Wir haben doch nicht in Drachenblut gebadet

Dr. Gerald Quitterer

Eine Pandemie dauert drei Jahre, sagt man. Niemand wollte die 4. Welle wahrhaben. Unsere Kraft war aufgebraucht und wir alle wollten zurück zur Normalität.

Mit wieder steigenden Fallzahlen wurde uns bewusst: geimpft, genesen oder getestet war notwendig, um Kontakte nicht einschränken zu müssen. Dann kam 2G, um die Impfquote zu ­erhöhen: Freier Zugang zu allen Veranstaltungen ohne Teil­nehmerbegrenzung, unbegrenzt reisen, keine Tests erforderlich, Abschaffung der FFP2-Maskenpflicht – alles wieder erlaubt. ­Ohne zu hinterfragen, ob hier nicht eine falsche Sicherheit besteht, wenn sich Geimpfte nicht mehr testen müssen. Sie sind eben nicht in „Drachenblut gebadet“, können sich dennoch ­infizieren und auch bei einem milderen Krankheitsverlauf andere anstecken. Das Lindenblatt steht für die Verwundbarkeit, die uns die Pandemie gerade mit dem Auftreten der neuen Variante ­Omikron vor Augen hält.

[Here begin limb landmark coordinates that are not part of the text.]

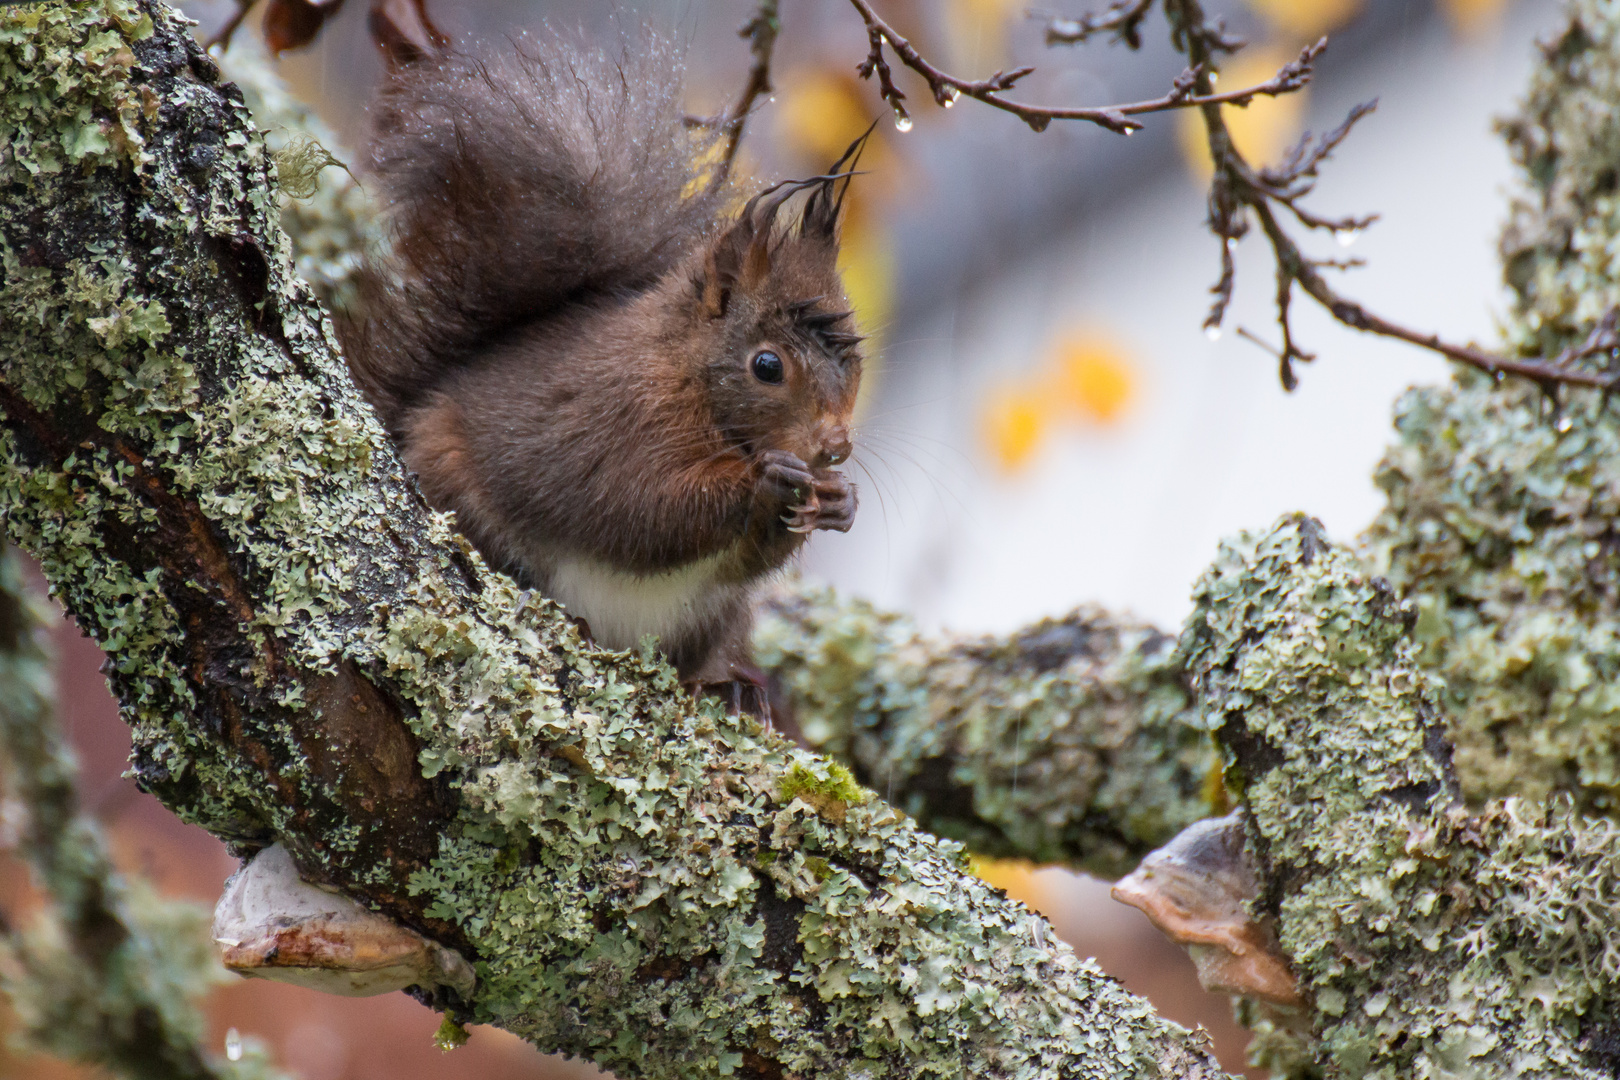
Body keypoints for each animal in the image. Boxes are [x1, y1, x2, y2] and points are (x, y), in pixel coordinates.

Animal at [341, 31, 868, 709]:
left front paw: (839, 502)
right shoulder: (612, 420)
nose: (835, 447)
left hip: (712, 617)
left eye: (857, 363)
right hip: (456, 490)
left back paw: (726, 689)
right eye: (767, 366)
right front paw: (765, 480)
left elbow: (742, 558)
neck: (687, 375)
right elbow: (638, 507)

Es ist und bleibt oberstes Gebot, uns und andere zu schützen. Dazu gehört vor allem: wer krank ist, bleibt zuhause, auch wenn er geimpft ist. Wer in Quarantäne ist, erst recht. Maske tragen schützt und Kontakte müssen in einer Pandemie nun einfach einmal begrenzt werden, auch wenn Inzidenzen sinken. Wie war das noch im vergangenen Jahr? Inzidenzen bis 35, zwischen 35 und 50 und über 50, das waren die Bezugswerte für einschränkende Maßnahmen, unter anderem auch für Schulschließungen, die wir unbedingt vermeiden müssen. Und wo stehen wir heute? Ein vor und zurück mit Vorschriften und Gesetzgebungen, ein Benchmarking mit Impfquoten und Inzidenzen. Wer impft schneller, niedergelassene Ärztinnen und Ärzte oder Impfzentren? Wer bekommt welchen Impfstoff und wieviel davon?

Natürlich kommt es jetzt darauf an, sofort mit geeigneten Maßnahmen einen Kollaps des Gesundheitssystems zu verhindern. Natürlich müssen dazu die Impfungen vorangetrieben werden.
Wenn in so einer Situation dann allerdings schon wieder Impfstoffmangel durch fehlende Beschaffung oder Verteilungs­probleme besteht, fehlen einem schlichtweg die Worte. Daneben auch noch Impfungen durch Apotheker zu fordern verkennt völlig, dass die dazugehörige Anamnese, Indikationsstellung, Beratung und Nachbeobachtung ausschließlich ärztliches Tun ist und bleiben muss – und zwar aus Gründen der Patientensicherheit.

Wenn in so einer Situation dann auf Bundesebene ein Infektionsschutzgesetz gezimmert wird, das in Arztpraxen eine tägliche Test- und Meldepflicht auch von geimpftem Personal vorschreibt und sich nebenbei schon ein Mangel an Testmaterialien abzeichnet, ist das beim besten Willen nicht mehr nachvollziehbar.

Darüber hinaus zum wiederholten Male und auch, weil uns derzeit andere Dinge beschäftigen: wenn die Digitalisierung die Energie bindet, die wir für die Impfungen und die Patienten­versorgung brauchen – wem nützt hier ein eRezept oder eine eAU (elektronische Arbeitsunfähigkeitsbescheinigung), auf deren Erstellung man eine Unendlichkeit warten muss oder die zu Systemabstürzen führen – verkommt sie zum Selbstzweck. Die sowohl auf dem Bayerischen und auch auf dem Deutschen Ärztetag geforderte Einführung von einjährigen Flächentests für alle künftigen Anwendungen der Telematikinfrastruktur sowie die dauerhafte Beibehaltung von Ersatzverfahren ist deshalb ein dringendes Anliegen der Ärzteschaft. Unterstützen Sie noch heute die dazu aktuell eingebrachte Bundestagspetition (epetitionen.bundestag.de/content/petitionen/_2021/_10/_12/Petition_126863.html).

Und so steht auf meiner persönlichen Wunschliste für Weihnachten eine Schonzeit vor politischer Einflussnahme und genügend Impfstoff. Ihnen, liebe Kolleginnen und Kollegen, wünsche ich ein friedvolles Weihnachtsfest und geben Sie auf sich acht.